# From Mention-Level Annotations to Document Classification

## 1. Why do we need document classification?

Think about a case with multiple mentions in one document. How do we decide the document level conclusion when these mentions have "conflicted" information? For example, 

>Small **left pleural effusion**. **Right pleural effusion can be excluded**.

In this example, should we conclude that the report indicates pneumonia or does not indicate pneumonia?

There are many other situations that we need to draw a document level conclusion based on multiple mention level annotations. Certainly, we can train a machine learning classifier to accomplish this task, which you will learn in another class. But here we are going to learn how to do it in rule-based way.

(Given material)
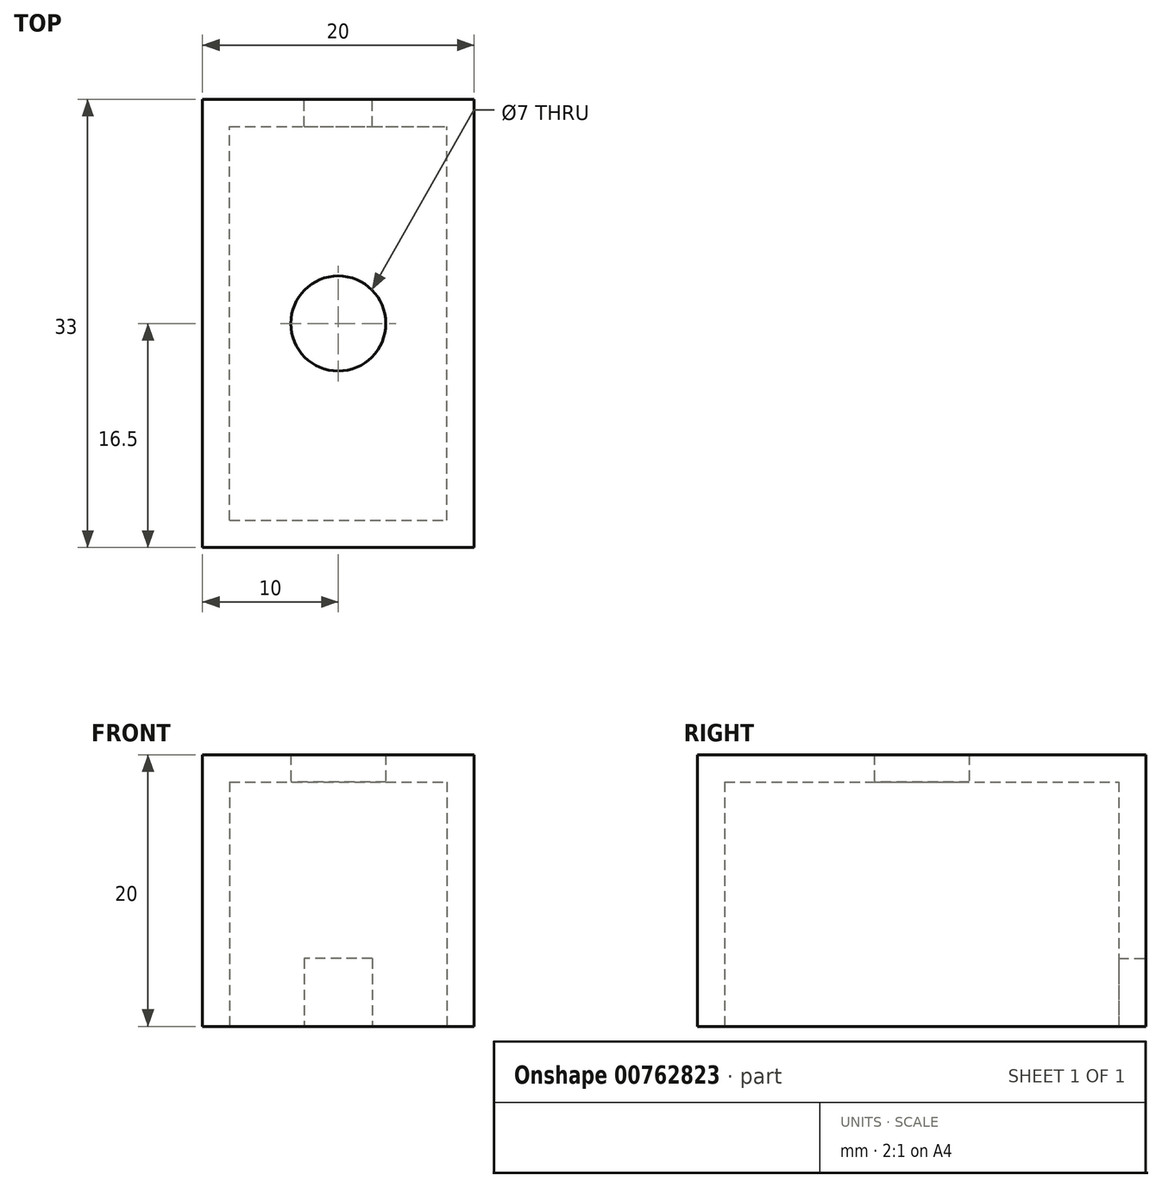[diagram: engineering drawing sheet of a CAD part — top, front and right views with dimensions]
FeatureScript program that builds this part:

(Challenge 1)
Answer these from the document classification page, one per line:
(a) What kind of information does the page say the mentions in one document can have?
(b) Where does the page say you will learn to train a machine learning classifier for this task?
(c) In what way does the page say it will teach drawing a document-level conclusion?
(Challenge 2) From the document classification page, transcribe the stretch from "# From Mention-Level" through "in rule-based way.".

(Final answer 1)
(a) "Conflicted" information.
(b) In another class.
(c) In a rule-based way.

(Final answer 2)
# From Mention-Level Annotations to Document Classification

## 1. Why do we need document classification?

Think about a case with multiple mentions in one document. How do we decide the document level conclusion when these mentions have "conflicted" information? For example, 

>Small **left pleural effusion**. **Right pleural effusion can be excluded**.

In this example, should we conclude that the report indicates pneumonia or does not indicate pneumonia?

There are many other situations that we need to draw a document level conclusion based on multiple mention level annotations. Certainly, we can train a machine learning classifier to accomplish this task, which you will learn in another class. But here we are going to learn how to do it in rule-based way.